* [Records for processing]

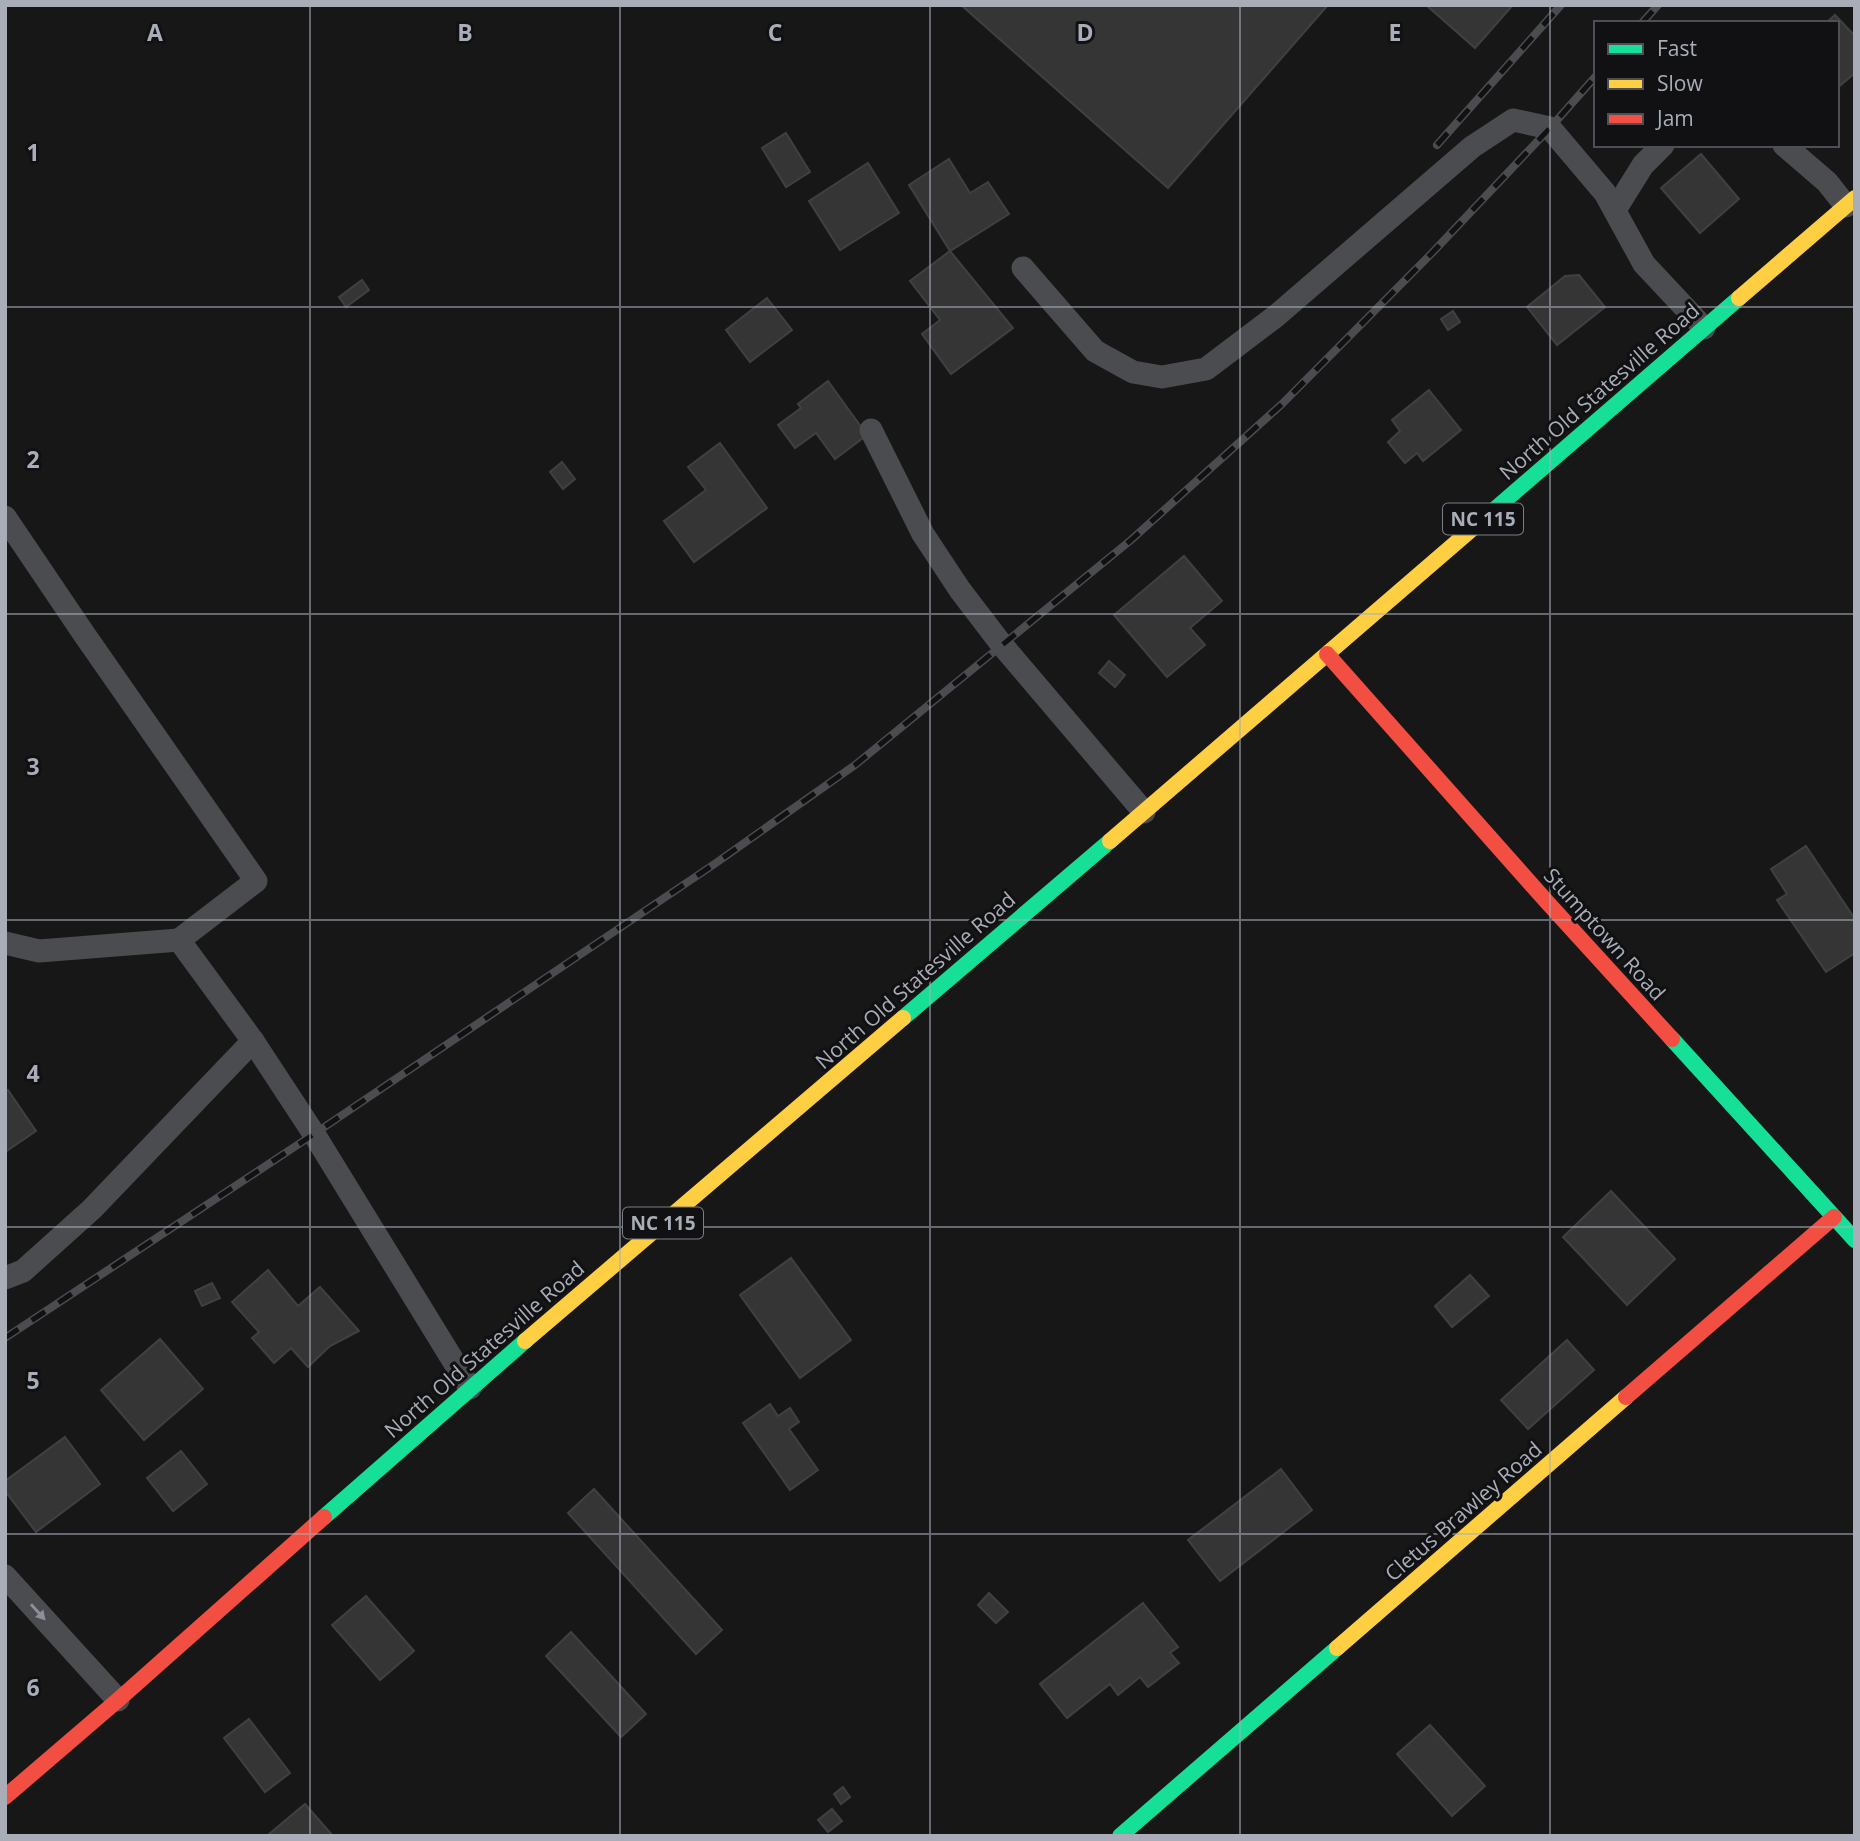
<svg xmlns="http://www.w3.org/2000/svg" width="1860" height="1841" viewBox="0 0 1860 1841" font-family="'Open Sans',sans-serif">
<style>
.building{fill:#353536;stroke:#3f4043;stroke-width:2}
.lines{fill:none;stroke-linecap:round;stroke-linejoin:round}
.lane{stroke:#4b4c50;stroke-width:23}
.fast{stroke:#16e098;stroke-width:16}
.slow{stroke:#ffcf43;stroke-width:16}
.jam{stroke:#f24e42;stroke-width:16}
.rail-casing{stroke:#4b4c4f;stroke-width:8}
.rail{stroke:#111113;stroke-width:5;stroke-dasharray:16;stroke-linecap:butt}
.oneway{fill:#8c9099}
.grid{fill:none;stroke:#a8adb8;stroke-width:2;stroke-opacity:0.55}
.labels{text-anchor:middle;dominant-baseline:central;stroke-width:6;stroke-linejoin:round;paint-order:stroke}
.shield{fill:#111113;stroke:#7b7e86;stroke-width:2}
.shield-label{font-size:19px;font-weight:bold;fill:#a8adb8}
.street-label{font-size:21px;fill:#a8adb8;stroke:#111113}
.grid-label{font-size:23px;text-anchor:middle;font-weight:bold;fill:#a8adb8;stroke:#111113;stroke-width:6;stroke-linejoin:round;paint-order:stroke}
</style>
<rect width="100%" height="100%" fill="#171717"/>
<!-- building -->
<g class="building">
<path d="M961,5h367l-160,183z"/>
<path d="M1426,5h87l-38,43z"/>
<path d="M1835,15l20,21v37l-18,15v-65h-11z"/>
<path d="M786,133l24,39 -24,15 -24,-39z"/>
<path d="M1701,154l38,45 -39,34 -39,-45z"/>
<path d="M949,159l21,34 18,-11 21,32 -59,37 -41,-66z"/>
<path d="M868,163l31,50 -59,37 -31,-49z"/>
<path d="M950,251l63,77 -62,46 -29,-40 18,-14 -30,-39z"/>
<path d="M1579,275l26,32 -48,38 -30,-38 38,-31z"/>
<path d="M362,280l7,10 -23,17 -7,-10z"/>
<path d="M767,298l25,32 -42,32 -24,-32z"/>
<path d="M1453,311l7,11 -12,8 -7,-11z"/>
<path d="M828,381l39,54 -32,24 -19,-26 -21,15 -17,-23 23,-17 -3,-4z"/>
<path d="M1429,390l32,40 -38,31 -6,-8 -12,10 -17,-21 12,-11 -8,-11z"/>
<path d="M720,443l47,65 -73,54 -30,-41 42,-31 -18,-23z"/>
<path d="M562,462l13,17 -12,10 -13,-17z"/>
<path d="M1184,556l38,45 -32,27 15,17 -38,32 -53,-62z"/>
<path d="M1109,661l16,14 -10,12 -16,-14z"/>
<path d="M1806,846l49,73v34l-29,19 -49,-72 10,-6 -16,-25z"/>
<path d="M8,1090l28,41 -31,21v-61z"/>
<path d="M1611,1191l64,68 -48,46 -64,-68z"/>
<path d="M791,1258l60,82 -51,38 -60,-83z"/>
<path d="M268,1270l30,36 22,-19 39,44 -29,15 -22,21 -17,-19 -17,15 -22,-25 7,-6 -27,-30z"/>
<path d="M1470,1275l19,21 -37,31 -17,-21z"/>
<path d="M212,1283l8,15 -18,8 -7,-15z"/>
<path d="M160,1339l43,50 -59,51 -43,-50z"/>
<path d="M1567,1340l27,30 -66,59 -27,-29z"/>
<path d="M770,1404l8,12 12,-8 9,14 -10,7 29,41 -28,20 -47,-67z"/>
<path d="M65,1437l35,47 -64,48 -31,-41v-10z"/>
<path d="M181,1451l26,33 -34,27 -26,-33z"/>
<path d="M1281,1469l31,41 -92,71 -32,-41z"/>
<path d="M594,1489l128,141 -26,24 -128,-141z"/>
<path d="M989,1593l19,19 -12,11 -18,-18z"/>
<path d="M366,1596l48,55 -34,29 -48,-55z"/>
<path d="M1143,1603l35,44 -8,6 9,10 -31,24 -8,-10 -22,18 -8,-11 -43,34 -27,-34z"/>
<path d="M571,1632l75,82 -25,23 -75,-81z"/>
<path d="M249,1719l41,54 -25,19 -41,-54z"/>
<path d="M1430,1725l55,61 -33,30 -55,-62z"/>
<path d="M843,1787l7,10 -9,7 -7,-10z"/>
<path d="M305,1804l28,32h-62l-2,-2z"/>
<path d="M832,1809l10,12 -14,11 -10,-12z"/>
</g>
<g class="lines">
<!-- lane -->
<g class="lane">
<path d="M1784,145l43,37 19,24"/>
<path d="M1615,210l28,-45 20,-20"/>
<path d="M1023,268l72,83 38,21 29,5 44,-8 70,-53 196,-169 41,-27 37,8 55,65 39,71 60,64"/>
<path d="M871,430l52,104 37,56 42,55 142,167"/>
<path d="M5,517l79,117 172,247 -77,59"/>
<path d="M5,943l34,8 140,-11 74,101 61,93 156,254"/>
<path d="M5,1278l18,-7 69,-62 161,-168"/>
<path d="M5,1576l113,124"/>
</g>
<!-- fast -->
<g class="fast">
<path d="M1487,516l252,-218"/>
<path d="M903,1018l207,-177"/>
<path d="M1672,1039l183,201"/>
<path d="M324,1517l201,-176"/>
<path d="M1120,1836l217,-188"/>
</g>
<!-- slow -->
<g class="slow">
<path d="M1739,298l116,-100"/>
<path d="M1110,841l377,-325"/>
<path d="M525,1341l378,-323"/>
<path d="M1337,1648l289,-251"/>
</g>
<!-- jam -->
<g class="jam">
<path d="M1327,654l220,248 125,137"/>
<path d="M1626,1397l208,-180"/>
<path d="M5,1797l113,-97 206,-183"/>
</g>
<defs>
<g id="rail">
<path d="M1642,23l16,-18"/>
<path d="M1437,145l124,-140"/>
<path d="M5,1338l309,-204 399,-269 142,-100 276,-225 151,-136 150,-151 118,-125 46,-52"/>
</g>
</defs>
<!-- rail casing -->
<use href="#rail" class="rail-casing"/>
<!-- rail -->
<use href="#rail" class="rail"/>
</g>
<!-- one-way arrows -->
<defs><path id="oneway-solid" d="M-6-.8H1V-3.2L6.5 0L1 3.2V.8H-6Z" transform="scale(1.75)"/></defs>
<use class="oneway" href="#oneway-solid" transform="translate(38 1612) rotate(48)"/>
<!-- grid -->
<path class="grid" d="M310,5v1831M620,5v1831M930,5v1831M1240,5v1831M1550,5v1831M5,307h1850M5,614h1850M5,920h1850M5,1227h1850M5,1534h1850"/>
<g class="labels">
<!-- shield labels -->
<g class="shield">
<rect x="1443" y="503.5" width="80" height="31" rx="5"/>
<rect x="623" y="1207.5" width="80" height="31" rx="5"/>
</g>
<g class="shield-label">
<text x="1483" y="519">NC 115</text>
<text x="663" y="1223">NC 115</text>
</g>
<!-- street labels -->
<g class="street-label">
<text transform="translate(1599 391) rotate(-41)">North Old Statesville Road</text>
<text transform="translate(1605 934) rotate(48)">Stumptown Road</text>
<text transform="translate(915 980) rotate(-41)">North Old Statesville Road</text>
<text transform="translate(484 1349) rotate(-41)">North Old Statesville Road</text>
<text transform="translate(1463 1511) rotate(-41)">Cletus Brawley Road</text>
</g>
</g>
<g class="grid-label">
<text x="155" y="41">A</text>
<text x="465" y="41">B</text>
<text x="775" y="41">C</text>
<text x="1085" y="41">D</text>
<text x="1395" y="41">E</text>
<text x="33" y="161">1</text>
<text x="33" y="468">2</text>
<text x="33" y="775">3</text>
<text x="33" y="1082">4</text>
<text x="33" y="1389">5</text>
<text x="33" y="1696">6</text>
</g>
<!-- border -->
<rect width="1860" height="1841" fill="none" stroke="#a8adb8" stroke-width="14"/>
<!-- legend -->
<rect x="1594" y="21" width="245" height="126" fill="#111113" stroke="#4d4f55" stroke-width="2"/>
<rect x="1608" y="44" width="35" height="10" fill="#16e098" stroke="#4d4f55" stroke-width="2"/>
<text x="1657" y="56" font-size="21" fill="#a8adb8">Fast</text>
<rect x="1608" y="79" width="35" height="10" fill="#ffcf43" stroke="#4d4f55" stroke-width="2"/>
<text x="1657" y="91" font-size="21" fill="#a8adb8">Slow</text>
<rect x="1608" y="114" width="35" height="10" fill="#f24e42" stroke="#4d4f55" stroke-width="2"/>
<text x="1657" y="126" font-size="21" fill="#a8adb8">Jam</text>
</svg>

* [Instructions for the task] Copy out each line of the data that holds the string "linecap".

* [Result of the exercise]
.lines{fill:none;stroke-linecap:round;stroke-linejoin:round}
.rail{stroke:#111113;stroke-width:5;stroke-dasharray:16;stroke-linecap:butt}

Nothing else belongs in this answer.